#### Information given

--- START ---

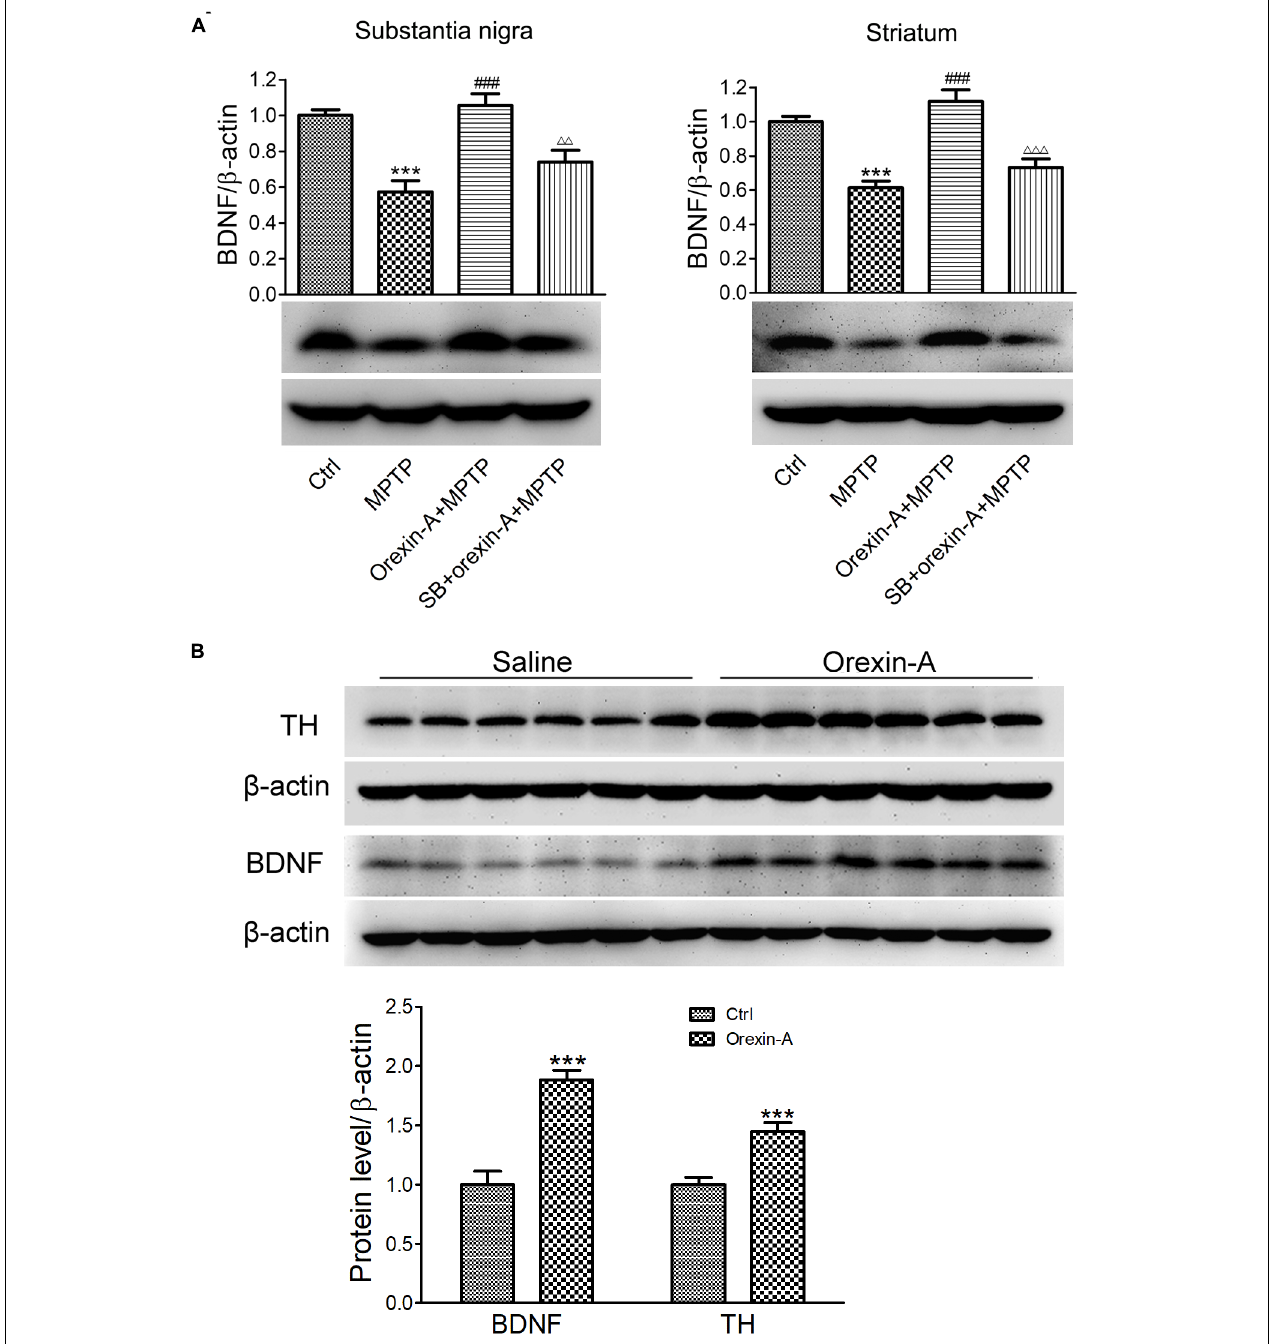
FIGURE 6 | Effects of orexin-A on the protein expression of BDNF. (A) Immunoblot analysis showing the protein expression of BDNF in the substantia nigra and striatum of MPTP parkinsonian mice. Average protein level was quantified as ratios between BDNF and β -actin. (B) Immunoblot analysis showing the effects of orexin-A on protein expression of BDNF in the striatum after 3 days of orexin-A injection in normal mice. Average protein level was quantified as ratios between BDNF or TH and β -actin. Each value represented mean ± SEM, n = 6. ∗∗∗ P < 0.001 vs. control; ### P < 0.001 vs. MPTP; (cid:77)(cid:77) P < 0.01, (cid:77)(cid:77)(cid:77) P < 0.001 vs. orexin-A + MPTP. SB:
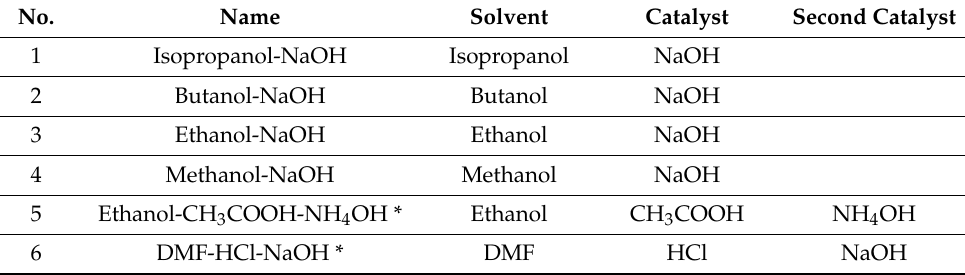
Table 1. Samples preparation regarding the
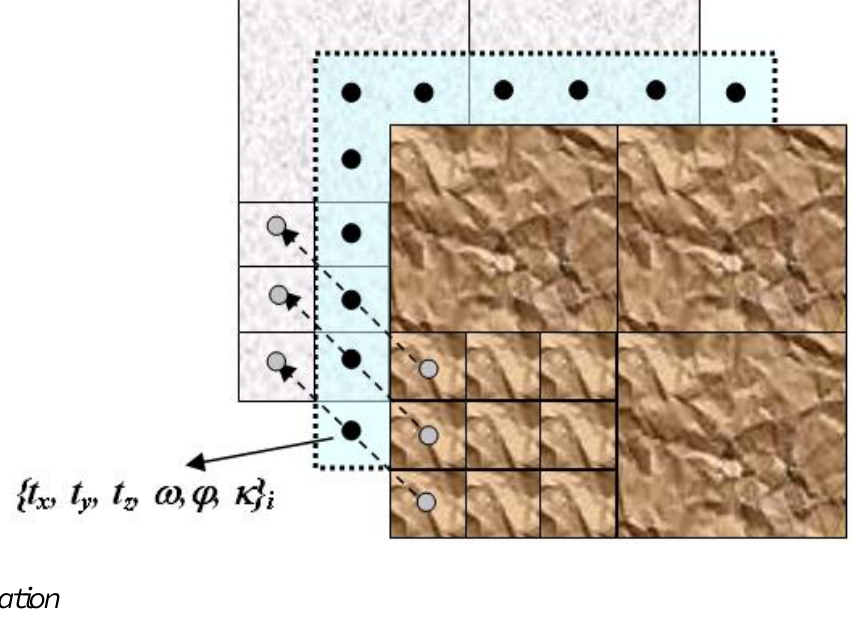
Figure 5. Digital Transformation Parameters Model (DTPM) transformation matrix (middle turquoise); and source and target DTMs (front and background). Each matrix cell ( j ) stores a local six-parameter transformation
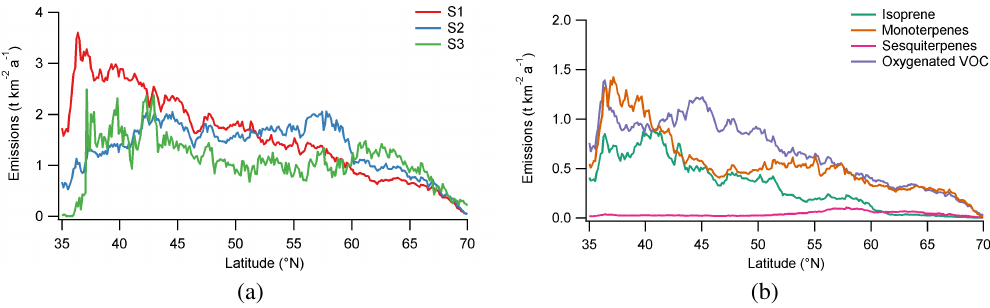
Fig. 6. Variation of annual emissions of 2006 for the original countries with latitude for the inventories (a) and variation of emissions of individual compounds in the S1 inventory with latitude (b).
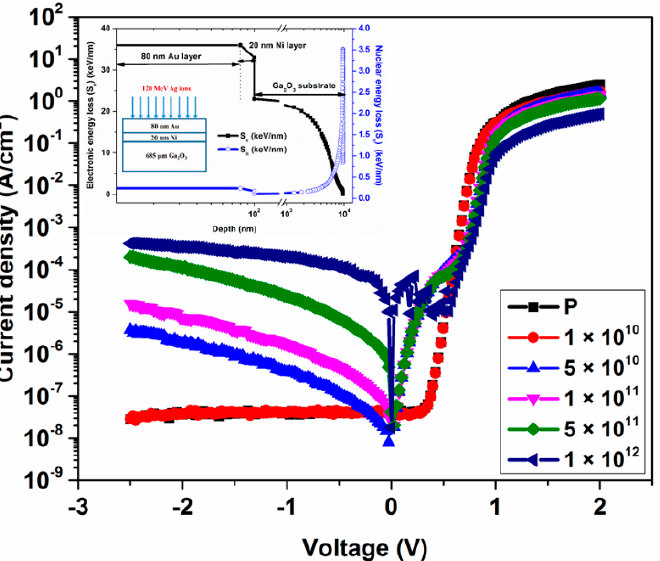
Figure 5. In situ current − voltage characteristics of Ni/ β -Ga 2 O 3 SBD; inset: variations of S e and S n of 120 MeV Ag 7+ ion beam with a function of depth. Reprinted/adapted with permission from Ref. [75],2020, AIP Publishing.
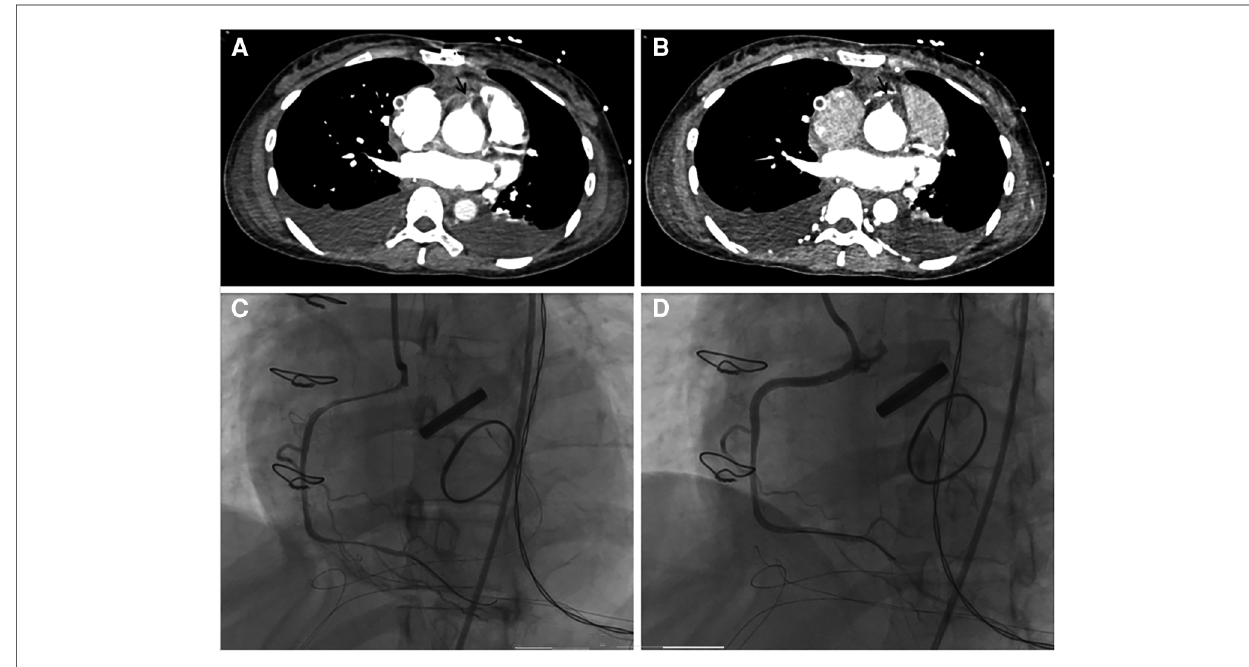
FIGURE 1 ( A,B ) pulmonary artery computed tomography angiography showed occlusion of the initial of the right coronary artery (black arrow). ( C ) Coronary angiography revealed occlusion of the right coronary artery (RCA) ostium, which was signi fi cantly improved after percutaneous coronary intervention ( D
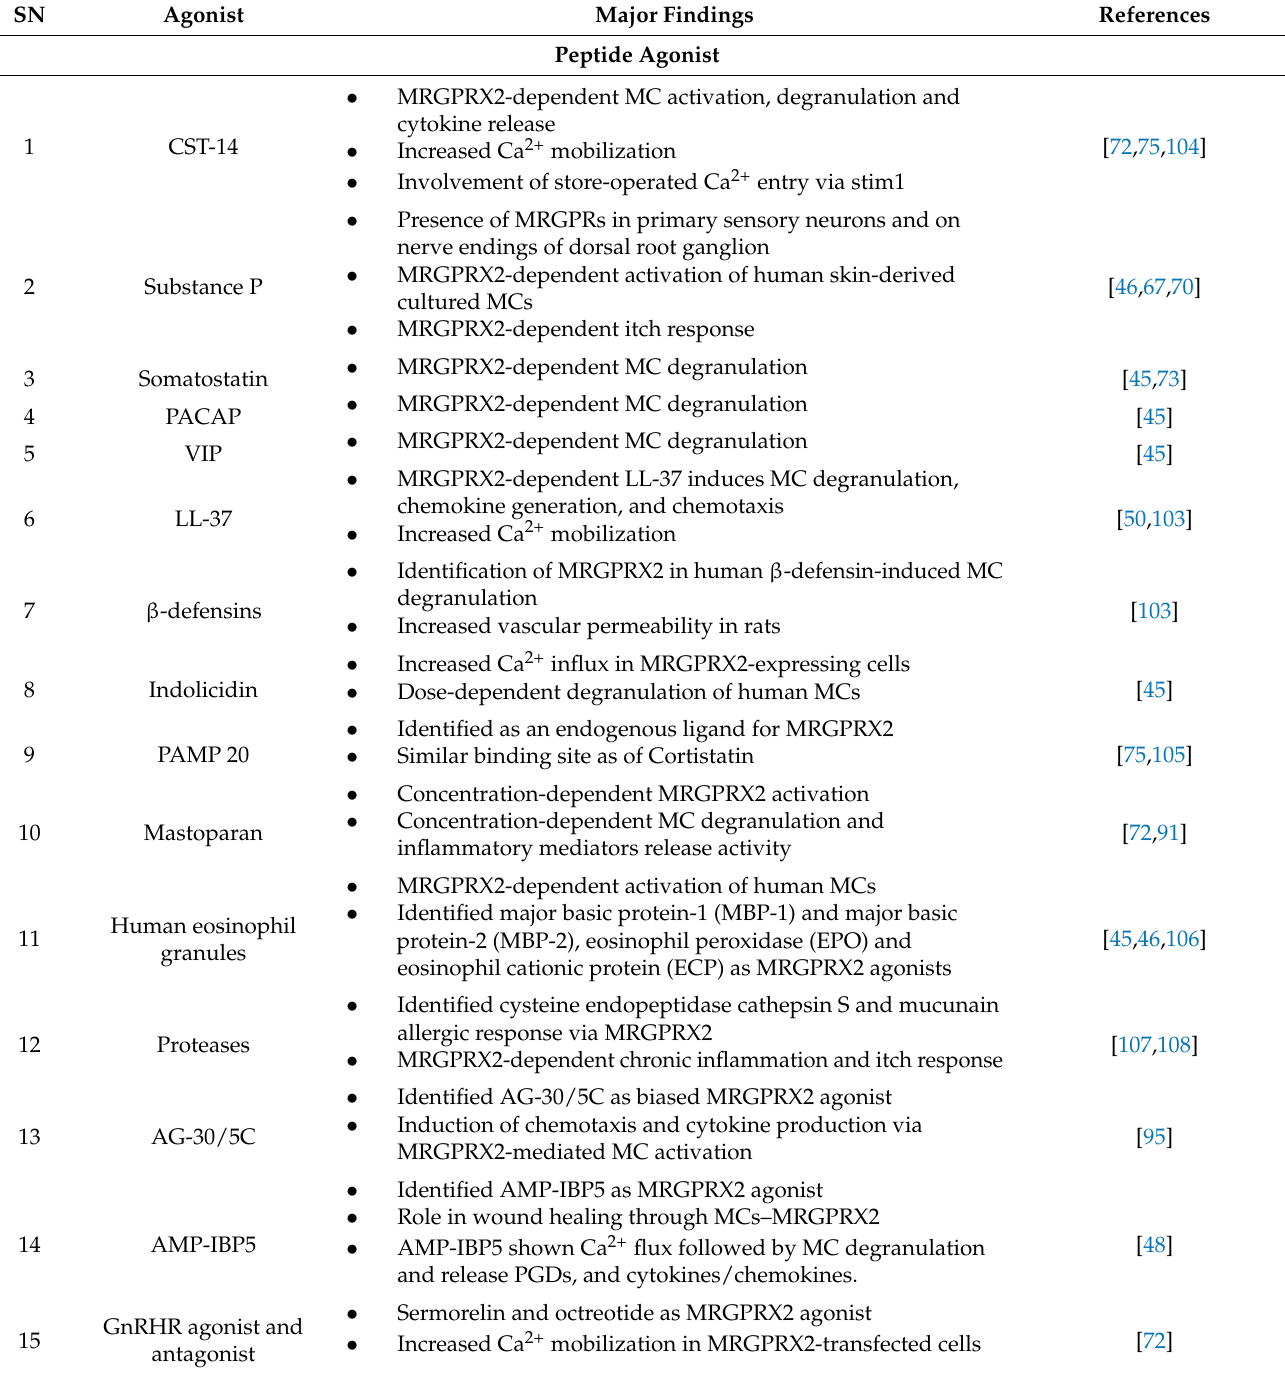
Table 1. Summary of the MRGPRX2/MRGPRB2 agonists (peptides, non-peptides and natural compounds). SN Agonist Major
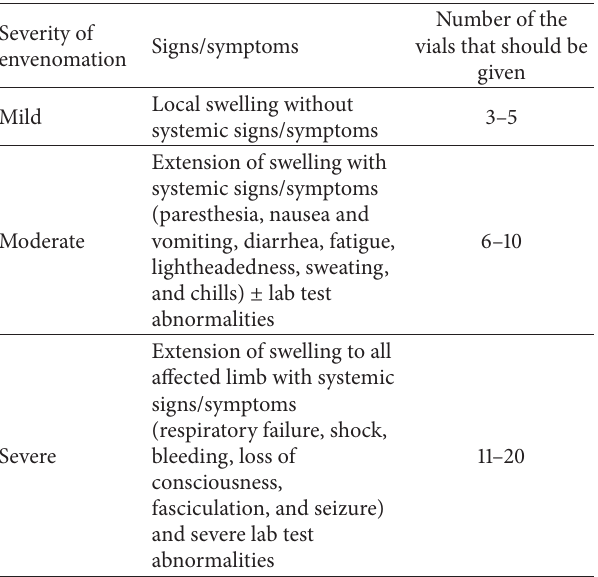
Table 1: Iranian-modified WHO diagram for management of snake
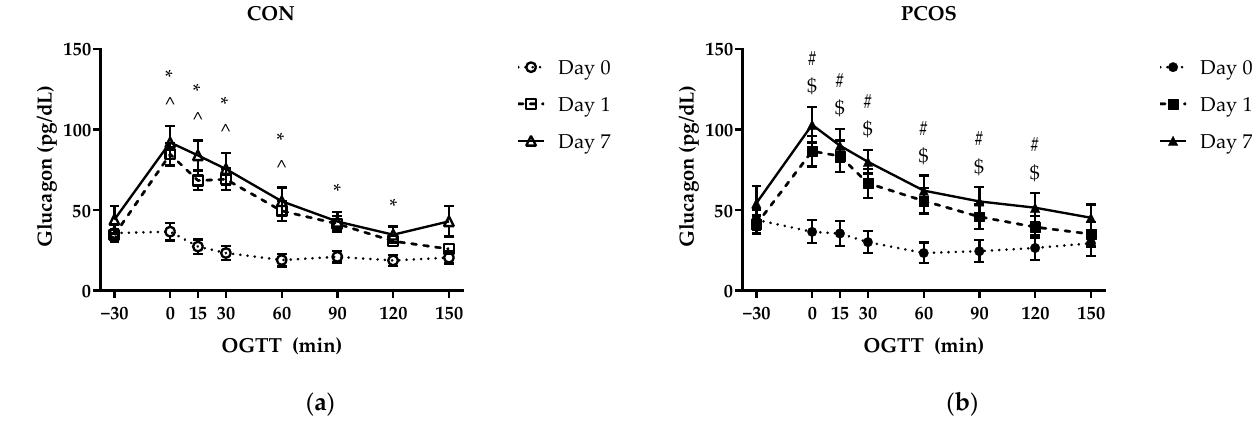
Figure 8. Mean (±SE) glucagon concentrations in ( a ) CON and ( b ) PCOS across timepoints. * = significance between Day 0 and Day 1 for CON; ^ = significance between Day 0 and Day 7 for CON; # = significance between Day 0 and Day 1 for PCOS; $ = significance between Day 0 and Day 7 for PCOS. CON = non-PCOS women; OGTT = oral glycemic tolerance test; PCOS = women with polycystic ovarian syndrome.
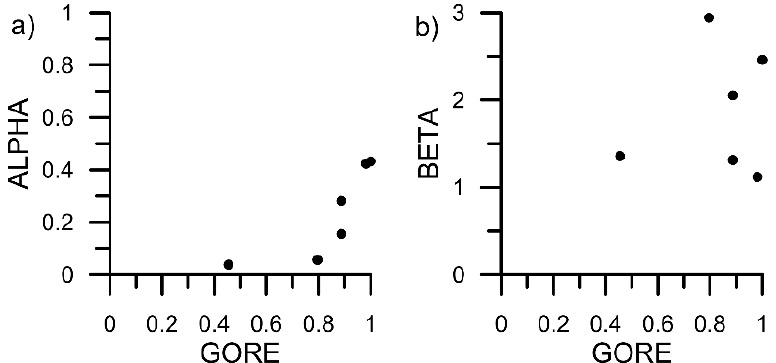
Figure 6. Sensibility of model parameters to rainfall quality (GORE). ( a ) For a parameter sensible, ALPHA and ( b ) for a parameter no sensible, BETA.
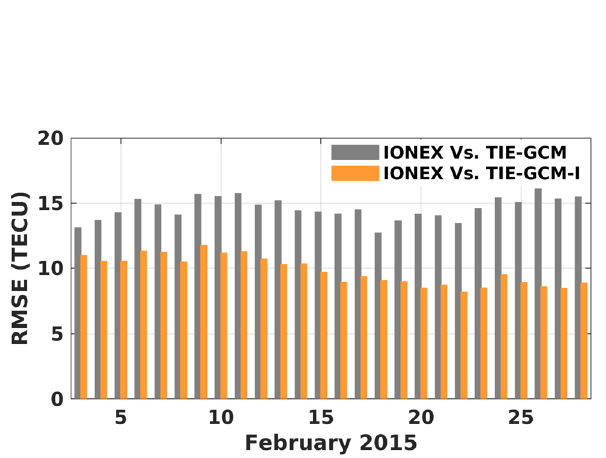
Figure 13. A comparison between the RMSE of TEC estimates during February 2015. Here, TEC estimates in the forecasting mode of the original TIE-GCM and TIE-GCM-I models are compared with the IONEX final TEC product from IGS. The plot was generated using MATLAB (version R2021a, https:// www. mathw orks.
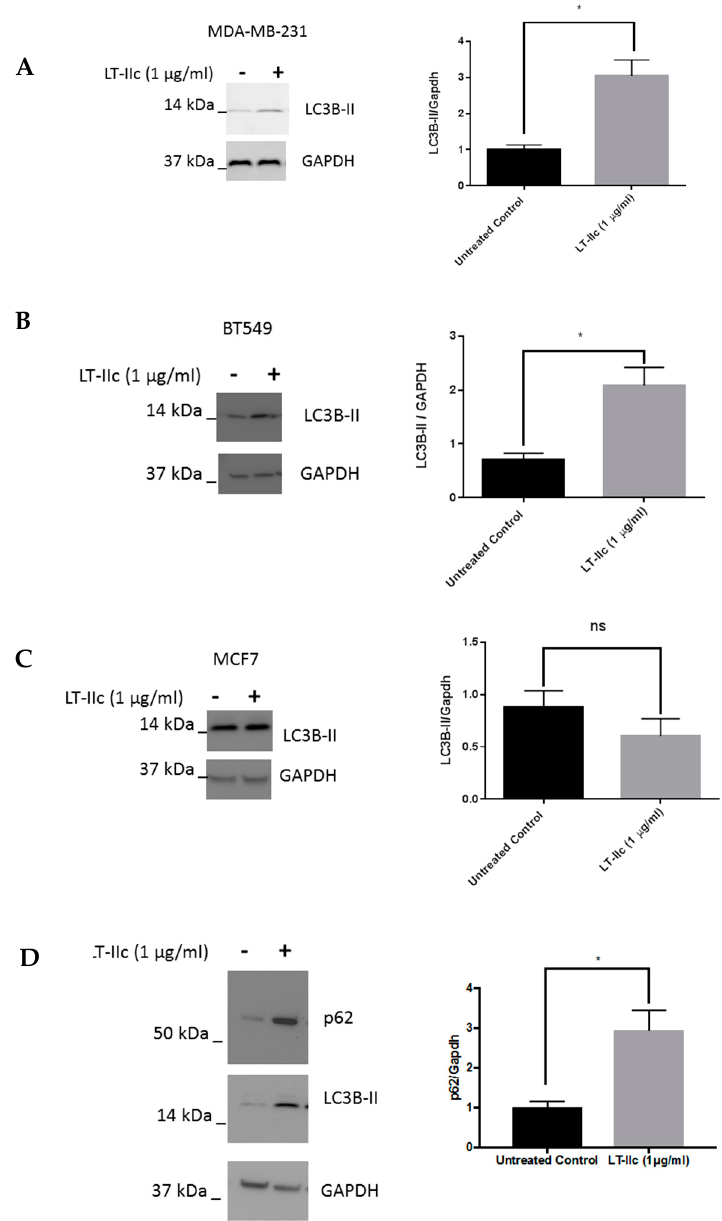
Figure 5. The effect of LT-IIc on autophagy in breast cancer cells. MDA-MB-231, BT549, and MCF7 cells were treated with 1 µg/mL LT-IIc for 24 h, prior to generating lysates for Western blotting. ( A ) Representative Western blot for LC3B-II with GAPDH as a loading control is shown ( N = 3 independent experiments) for MDA-MB-231 ( A ), BT549 ( B ), and MCF7 cells ( C ). ( D ) Lysates from MDA-MB-231 cells treated ±1 µg/mL LT-IIc were analyzed for the expression of p62 protein levels by Western blotting, using GAPDH as a loading control. Representative blot of three independent experiments. Quantitation of blots was performed using Image J. Error bars represent SEM. Key: * p < 0.05.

--- END ---

#### Assignment
Keep to the stretch from the line containing "Fig. 6. Variation" through the line containing "Table 1: Iranian-modified", both ends included, and copy it exactly from the listing above, minus the pictures.

#### Result for this exercise
Fig. 6. Variation of annual emissions of 2006 for the original countries with latitude for the inventories (a) and variation of emissions of individual compounds in the S1 inventory with latitude (b).
Figure 5. In situ current − voltage characteristics of Ni/ β -Ga 2 O 3 SBD; inset: variations of S e and S n of 120 MeV Ag 7+ ion beam with a function of depth. Reprinted/adapted with permission from Ref. [75],2020, AIP Publishing.
FIGURE 1 ( A,B ) pulmonary artery computed tomography angiography showed occlusion of the initial of the right coronary artery (black arrow). ( C ) Coronary angiography revealed occlusion of the right coronary artery (RCA) ostium, which was signi fi cantly improved after percutaneous coronary intervention ( D
Table 1. Summary of the MRGPRX2/MRGPRB2 agonists (peptides, non-peptides and natural compounds). SN Agonist Major
Table 1: Iranian-modified WHO diagram for management of snake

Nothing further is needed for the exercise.